_JOB:_ Pictures in the listing below are skipped, while the lines from the "Devolver meu pedido" line through the "тиски на креплении" line are returned word for word.

_TASK INPUTS:_
+++
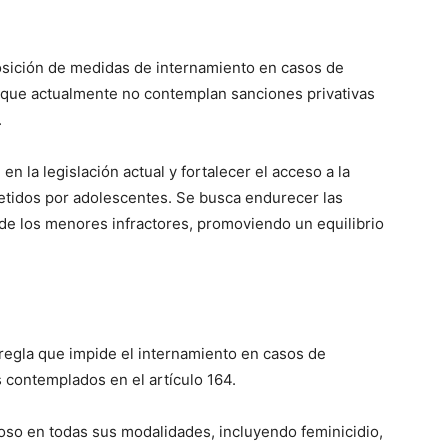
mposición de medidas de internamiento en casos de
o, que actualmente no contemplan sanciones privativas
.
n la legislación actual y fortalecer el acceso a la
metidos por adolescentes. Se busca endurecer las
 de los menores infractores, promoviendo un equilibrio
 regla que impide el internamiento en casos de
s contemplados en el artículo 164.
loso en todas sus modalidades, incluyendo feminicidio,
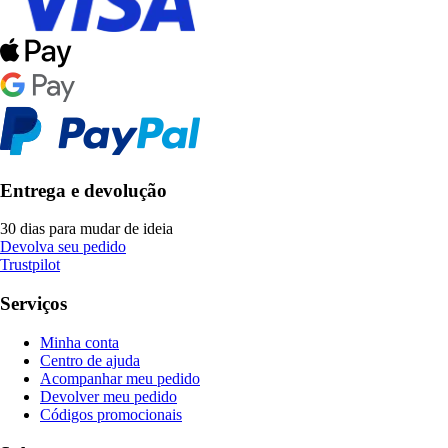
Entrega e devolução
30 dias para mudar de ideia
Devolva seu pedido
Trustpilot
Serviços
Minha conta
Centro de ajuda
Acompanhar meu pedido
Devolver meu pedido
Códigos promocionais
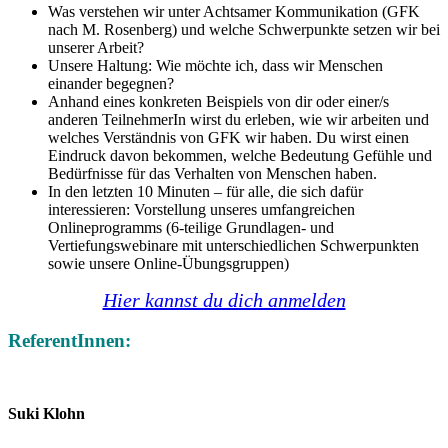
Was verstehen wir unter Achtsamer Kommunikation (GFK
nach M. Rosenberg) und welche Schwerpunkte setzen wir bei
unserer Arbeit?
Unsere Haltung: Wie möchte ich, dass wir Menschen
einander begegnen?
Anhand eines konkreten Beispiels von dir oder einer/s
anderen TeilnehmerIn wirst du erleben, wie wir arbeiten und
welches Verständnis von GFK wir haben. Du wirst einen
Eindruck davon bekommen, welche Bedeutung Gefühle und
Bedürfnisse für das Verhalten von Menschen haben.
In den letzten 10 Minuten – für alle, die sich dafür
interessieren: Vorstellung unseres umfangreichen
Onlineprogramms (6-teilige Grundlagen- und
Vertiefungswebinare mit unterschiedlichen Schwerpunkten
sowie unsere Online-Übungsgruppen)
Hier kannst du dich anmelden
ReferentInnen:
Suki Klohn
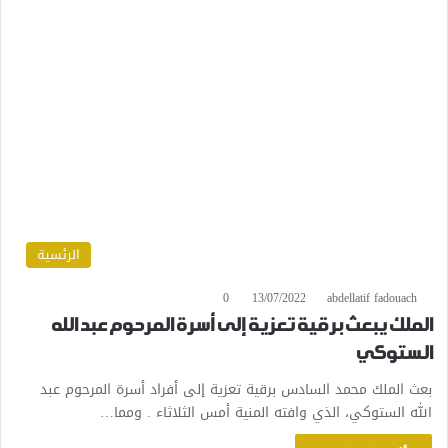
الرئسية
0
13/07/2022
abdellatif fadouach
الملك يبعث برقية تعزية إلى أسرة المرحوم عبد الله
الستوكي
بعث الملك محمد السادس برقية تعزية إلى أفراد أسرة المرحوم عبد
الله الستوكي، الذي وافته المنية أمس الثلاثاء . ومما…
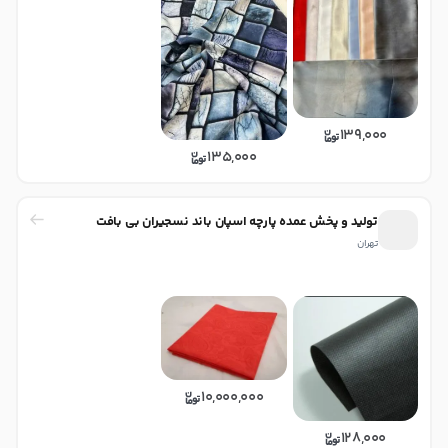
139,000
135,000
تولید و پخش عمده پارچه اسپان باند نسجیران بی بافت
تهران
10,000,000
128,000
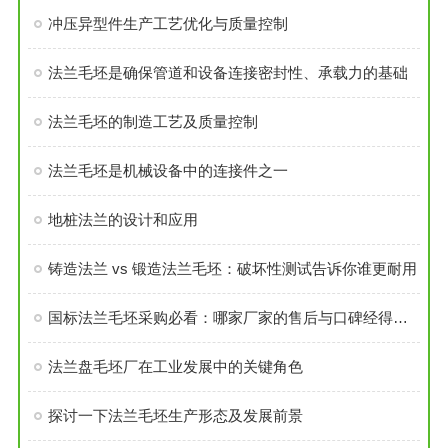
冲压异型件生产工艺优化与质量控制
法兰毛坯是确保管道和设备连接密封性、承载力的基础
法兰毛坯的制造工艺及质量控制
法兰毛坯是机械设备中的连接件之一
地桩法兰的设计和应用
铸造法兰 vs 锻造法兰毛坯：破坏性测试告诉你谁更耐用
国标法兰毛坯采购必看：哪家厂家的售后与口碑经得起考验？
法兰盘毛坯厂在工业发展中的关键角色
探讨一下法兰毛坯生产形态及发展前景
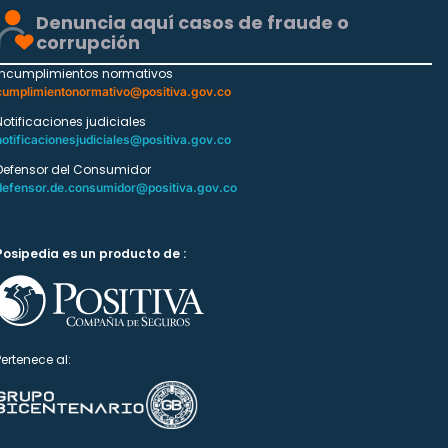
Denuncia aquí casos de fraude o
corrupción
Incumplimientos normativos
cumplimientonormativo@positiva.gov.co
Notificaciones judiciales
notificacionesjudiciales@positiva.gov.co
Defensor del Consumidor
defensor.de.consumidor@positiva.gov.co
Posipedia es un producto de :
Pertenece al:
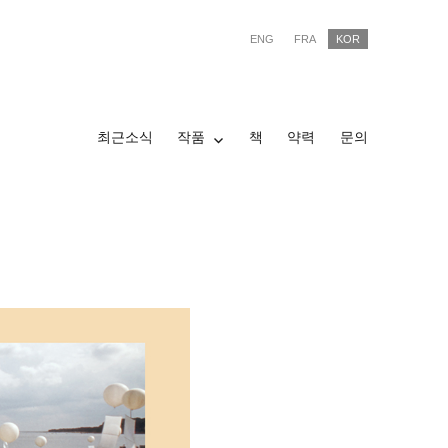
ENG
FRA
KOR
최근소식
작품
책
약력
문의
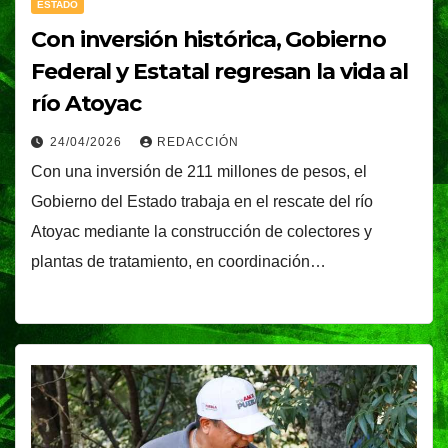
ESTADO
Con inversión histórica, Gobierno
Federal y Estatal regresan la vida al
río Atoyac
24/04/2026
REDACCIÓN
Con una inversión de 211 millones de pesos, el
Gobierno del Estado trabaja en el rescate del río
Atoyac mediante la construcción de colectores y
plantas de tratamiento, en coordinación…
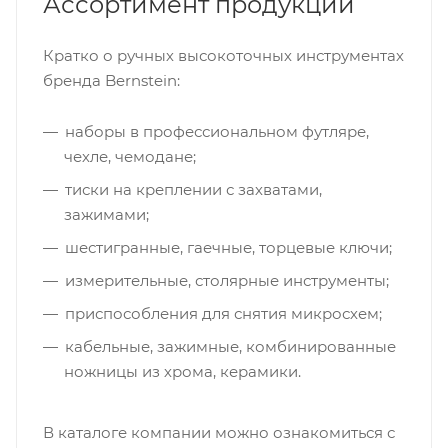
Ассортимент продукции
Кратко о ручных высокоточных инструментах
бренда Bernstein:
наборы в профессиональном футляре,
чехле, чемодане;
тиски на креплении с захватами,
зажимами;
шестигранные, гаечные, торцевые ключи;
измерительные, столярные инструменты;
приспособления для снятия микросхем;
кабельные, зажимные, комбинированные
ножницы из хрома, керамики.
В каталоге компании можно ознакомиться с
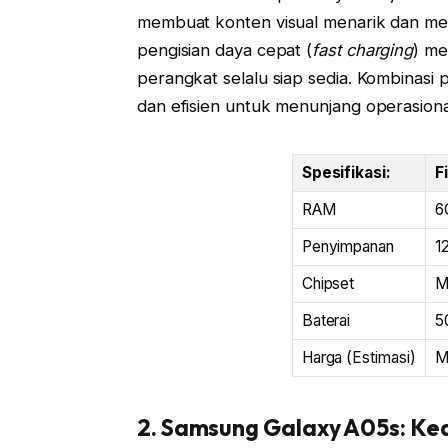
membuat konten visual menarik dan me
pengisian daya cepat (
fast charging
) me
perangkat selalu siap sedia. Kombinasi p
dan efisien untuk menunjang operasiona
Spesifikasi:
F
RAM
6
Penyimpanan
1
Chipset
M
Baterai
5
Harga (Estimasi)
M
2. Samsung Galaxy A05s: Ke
+++
_ANSWER SPACE:_
Devolver meu pedido
Códigos promocionais
Was verstehen wir unter Achtsamer Kommunikation (GFK
nach M. Rosenberg) und welche Schwerpunkte setzen wir bei
unserer Arbeit?
Unsere Haltung: Wie möchte ich, dass wir Menschen
einander begegnen?
Anhand eines konkreten Beispiels von dir oder einer/s
anderen TeilnehmerIn wirst du erleben, wie wir arbeiten und
welches Verständnis von GFK wir haben. Du wirst einen
Eindruck davon bekommen, welche Bedeutung Gefühle und
Bedürfnisse für das Verhalten von Menschen haben.
In den letzten 10 Minuten – für alle, die sich dafür
interessieren: Vorstellung unseres umfangreichen
Onlineprogramms (6-teilige Grundlagen- und
Vertiefungswebinare mit unterschiedlichen Schwerpunkten
sowie unsere Online-Übungsgruppen)
Hier kannst du dich anmelden
ReferentInnen:
Suki Klohn
الرئسية
0
13/07/2022
abdellatif fadouach
الملك يبعث برقية تعزية إلى أسرة المرحوم عبد الله
الستوكي
بعث الملك محمد السادس برقية تعزية إلى أفراد أسرة المرحوم عبد
الله الستوكي، الذي وافته المنية أمس الثلاثاء . ومما…
139,000
135,000
تولید و پخش عمده پارچه اسپان باند نسجیران بی بافت
تهران
10,000,000
128,000
冲压异型件生产工艺优化与质量控制
法兰毛坯是确保管道和设备连接密封性、承载力的基础
法兰毛坯的制造工艺及质量控制
法兰毛坯是机械设备中的连接件之一
地桩法兰的设计和应用
铸造法兰 vs 锻造法兰毛坯：破坏性测试告诉你谁更耐用
国标法兰毛坯采购必看：哪家厂家的售后与口碑经得起考验？
法兰盘毛坯厂在工业发展中的关键角色
探讨一下法兰毛坯生产形态及发展前景
Denuncia aquí casos de fraude o
corrupción
Incumplimientos normativos
cumplimientonormativo@positiva.gov.co
Notificaciones judiciales
notificacionesjudiciales@positiva.gov.co
Defensor del Consumidor
defensor.de.consumidor@positiva.gov.co
Posipedia es un producto de :
Pertenece al:
ENG
FRA
KOR
최근소식
작품
책
약력
문의
ESTADO
Con inversión histórica, Gobierno
Federal y Estatal regresan la vida al
río Atoyac
24/04/2026
REDACCIÓN
Con una inversión de 211 millones de pesos, el
Gobierno del Estado trabaja en el rescate del río
Atoyac mediante la construcción de colectores y
plantas de tratamiento, en coordinación…
Ассортимент продукции
Кратко о ручных высокоточных инструментах
бренда Bernstein:
наборы в профессиональном футляре,
чехле, чемодане;
тиски на креплении с захватами,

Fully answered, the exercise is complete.